Weeks later, Maira escaped and took her story to the police, but she and her family have been forced into hiding because, in the views of the extremists, she has abandoned Islam and is guilty of apostasy. Eleven months on, she and her family are still in hiding, living in one room.

But Britain may come to her rescue. Asked about the case, a Home Office spokesperson said: “The Home Secretary… has made clear we are looking at all the help we can provide… Forcing women and girls into marriage is a serious abuse of human rights which robs them of the right to choose their own future. The UK leads the way in tackling this practice around the world, including Pakistan where we have raised concerns, particularly given reports of this happening to women and girls from religious minorities.”

This could sound like Britain doing good, being global Britain and showing moral leadership. It will be if Maira and her family are actually offered asylum. That wasn’t the case with Asia Bibi, another Pakistani Christian who attracted the ire of the extremists. She was accused of blasphemy after a row over a cup of water. Asia Bibi spent eight years on death row until 2018, when an international outcry finally led to her being acquitted. The decision sparked protests in Pakistan (pictured above). After yet more outcry, she was permitted to leave the country.

But Britain refused to help Asia Bibi, because of concerns about the security of its consular staff in Pakistan and, a Foreign Office source confirmed to me, potential unrest among communities in Britain with strong ties to Pakistan. Indeed, when her husband and daughter arrived in London, ACN, the same charity that is helping Maira, set up a meeting with a government minister. However, after they cleared security, they received a message to say the meeting would no longer go ahead. Instead, Asia Bibi and her family were offered asylum by Canada, and moved there shortly after.

So what has changed on religious freedom? Is this a case of Britain behaving according to its own attractive rhetoric and being “a force for good in the world”? One response would be that government departments are putting into practice the recommendations of the 2019 independent review that Raab ’ s predecessor, Jeremy Hunt, commissioned to examine the support the then-FCO gave to persecuted Christians. The review’s authors, led by the Bishop of Truro, Philip Mounstephen, concluded: not enough.

While the review could have been kicked into Whitehall’s long grass, it was received enthusiastically and a pledge to implement all of its recommendations appeared in both Conservative and Labour manifestos in 2019. The Government has since restated its pledge, although momentum appears to be flagging.

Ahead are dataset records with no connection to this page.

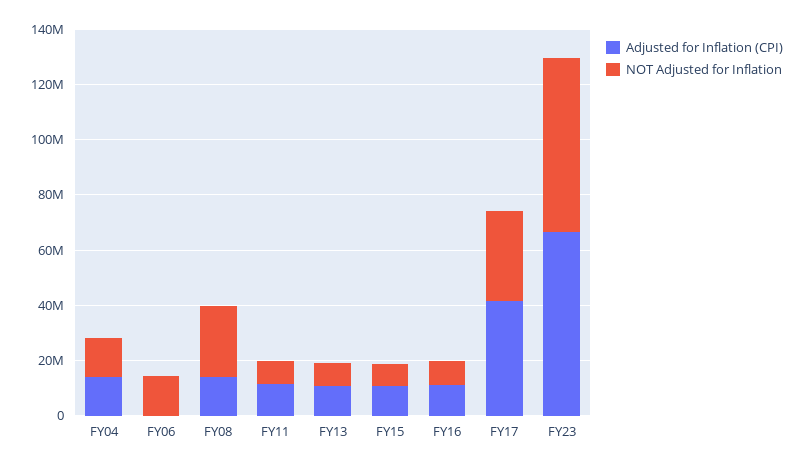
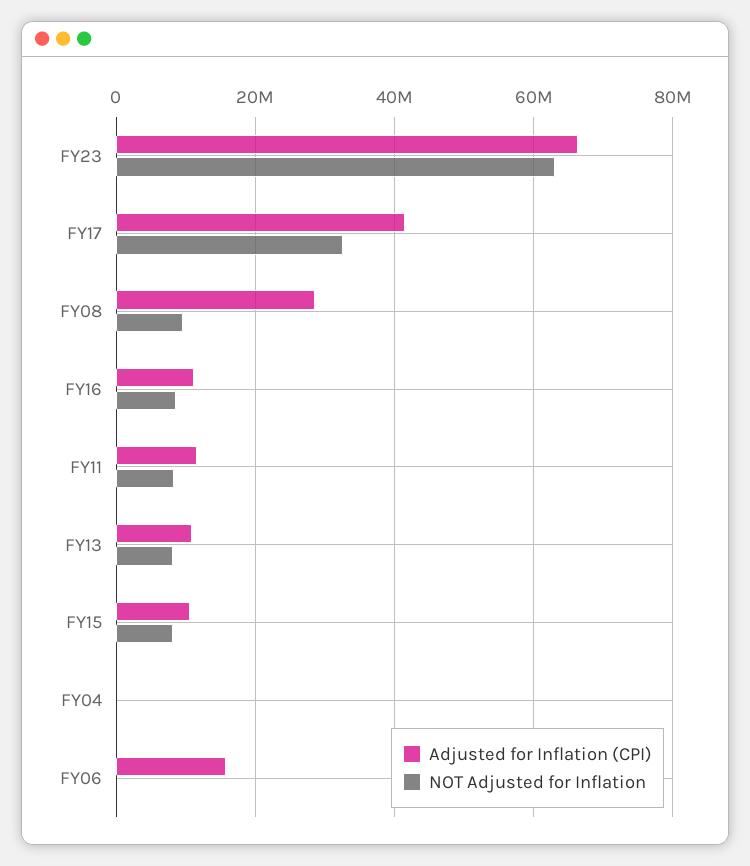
Adjusted for Inflation (CPI), FY04: 15000000 -> 0
NOT Adjusted for Inflation, FY04: 15000000 -> 0
Adjusted for Inflation (CPI), FY06: 0 -> 16000000
NOT Adjusted for Inflation, FY06: 15000000 -> 0
Adjusted for Inflation (CPI), FY08: 15000000 -> 28000000
NOT Adjusted for Inflation, FY08: 25000000 -> 10000000

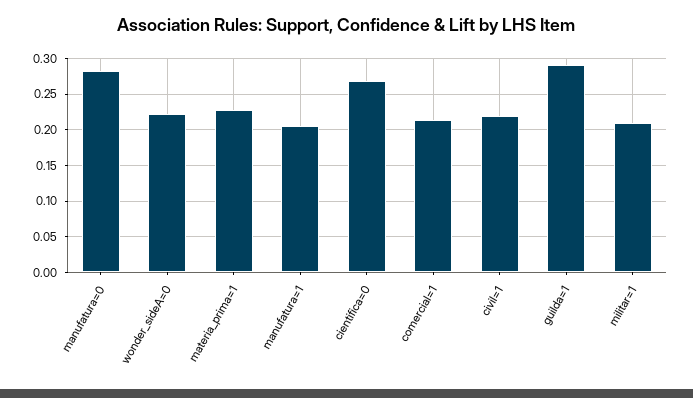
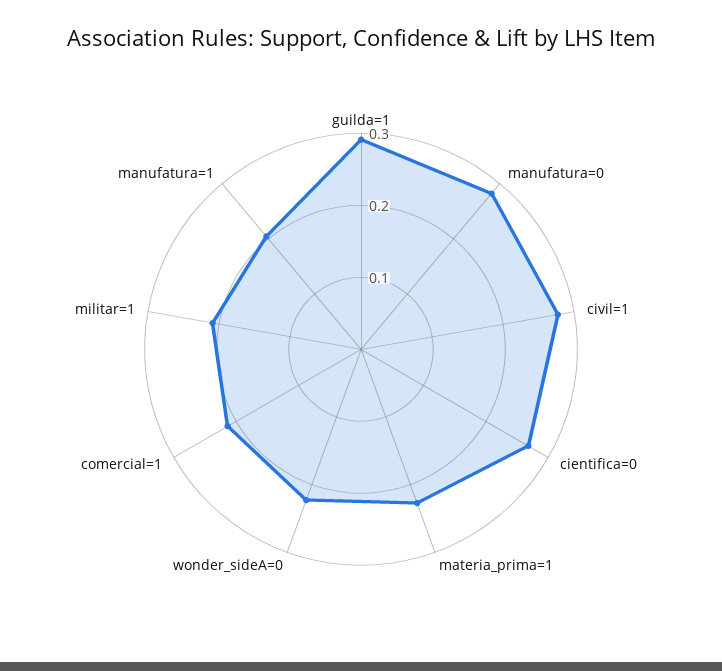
civil=1: 0.22 -> 0.28

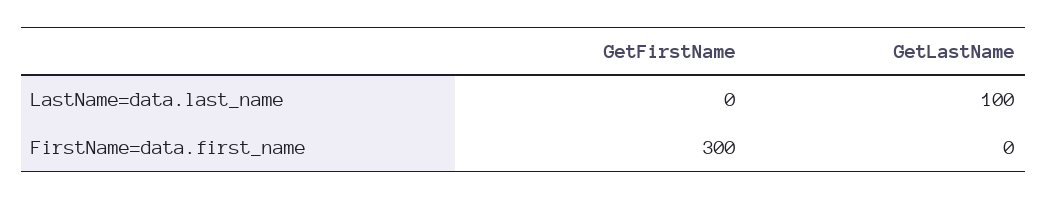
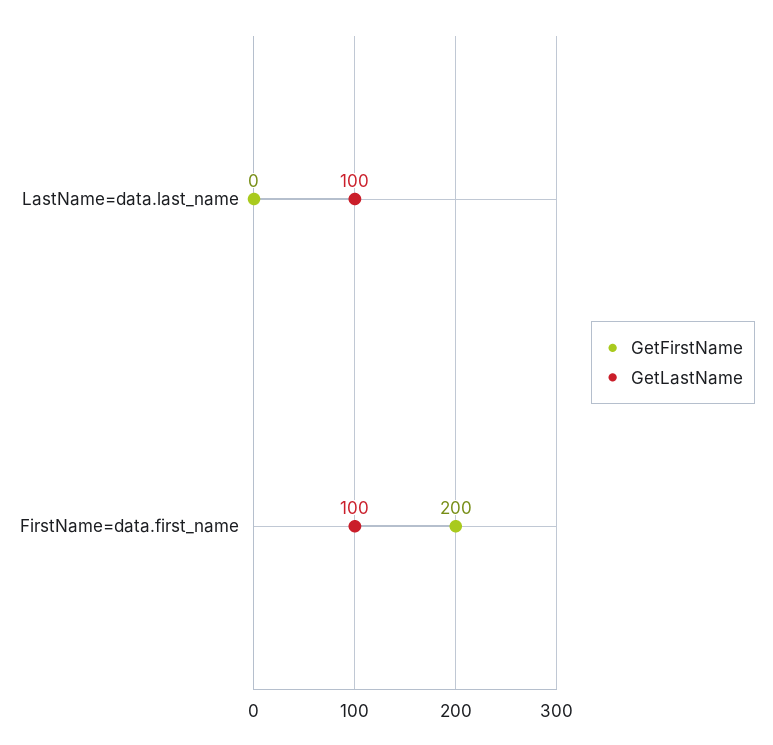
GetFirstName, FirstName=data.first_name: 300 -> 200
GetLastName, FirstName=data.first_name: 0 -> 100

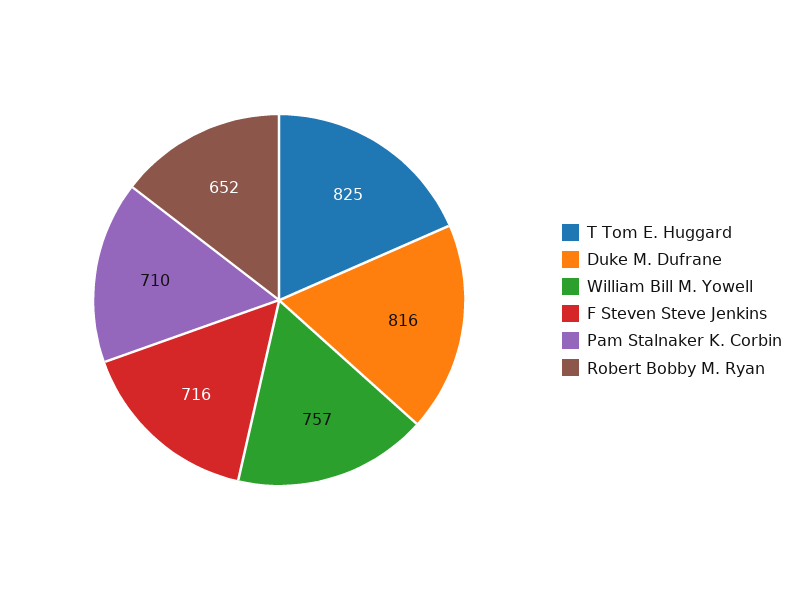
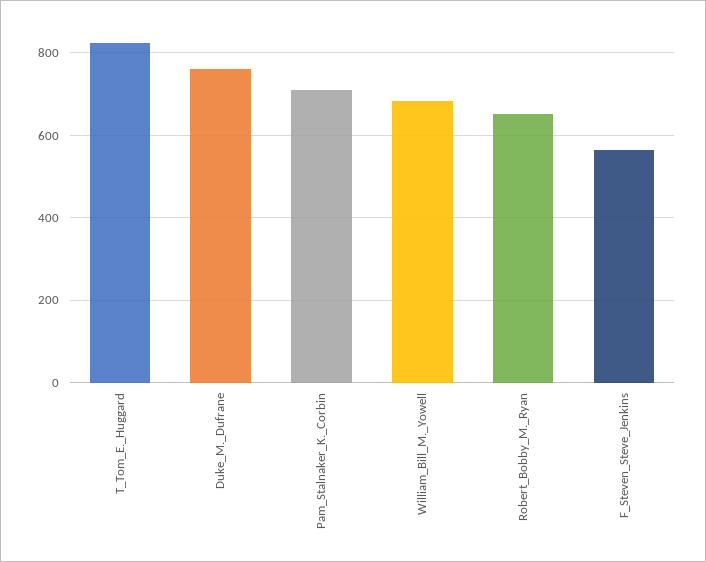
Duke M. Dufrane: 816 -> 760
William Bill M. Yowell: 757 -> 680
F Steven Steve Jenkins: 716 -> 560

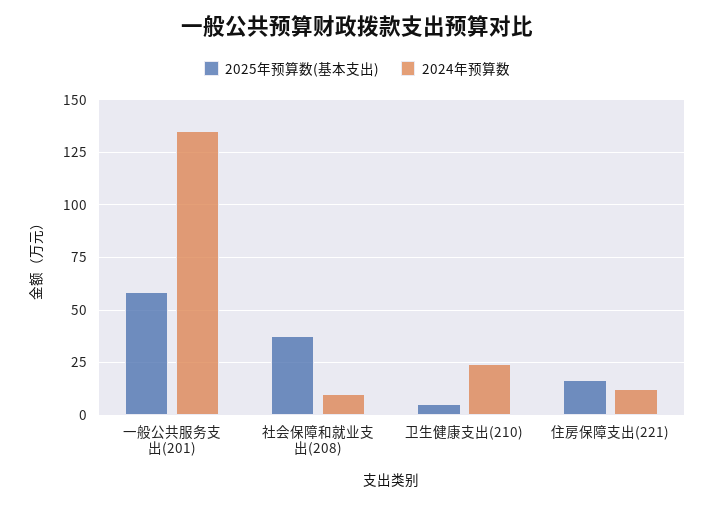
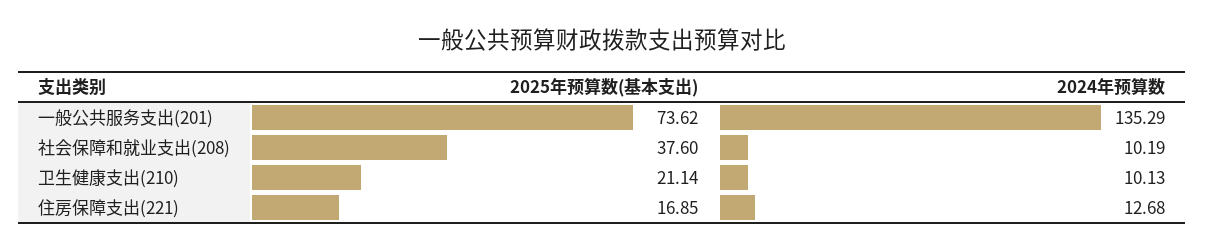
2025年预算数(基本支出), 一般公共服务支出(201): 60 -> 73.62
2025年预算数(基本支出), 卫生健康支出(210): 5 -> 21.14
2024年预算数, 卫生健康支出(210): 25 -> 10.13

Maira’s case could prove a test of the Government’s commitment to the laudable principles it claims to support. It is to be hoped that her case —   and the review’s recommendations more generally —   won’t be used as a sweetener for Patel’s post-Brexit immigration législation, such as the Nationality and Borders Bill. Laws that would level criminal charges at migrants   who “knowingly” arrive in the UK without permission — including potential refugees with their own stories of persecution — are not only morally questionable. They would also increase the vulnerability of Maira, and any others granted asylum in similar circumstances, for appearing to have been let in at the expense of so many others.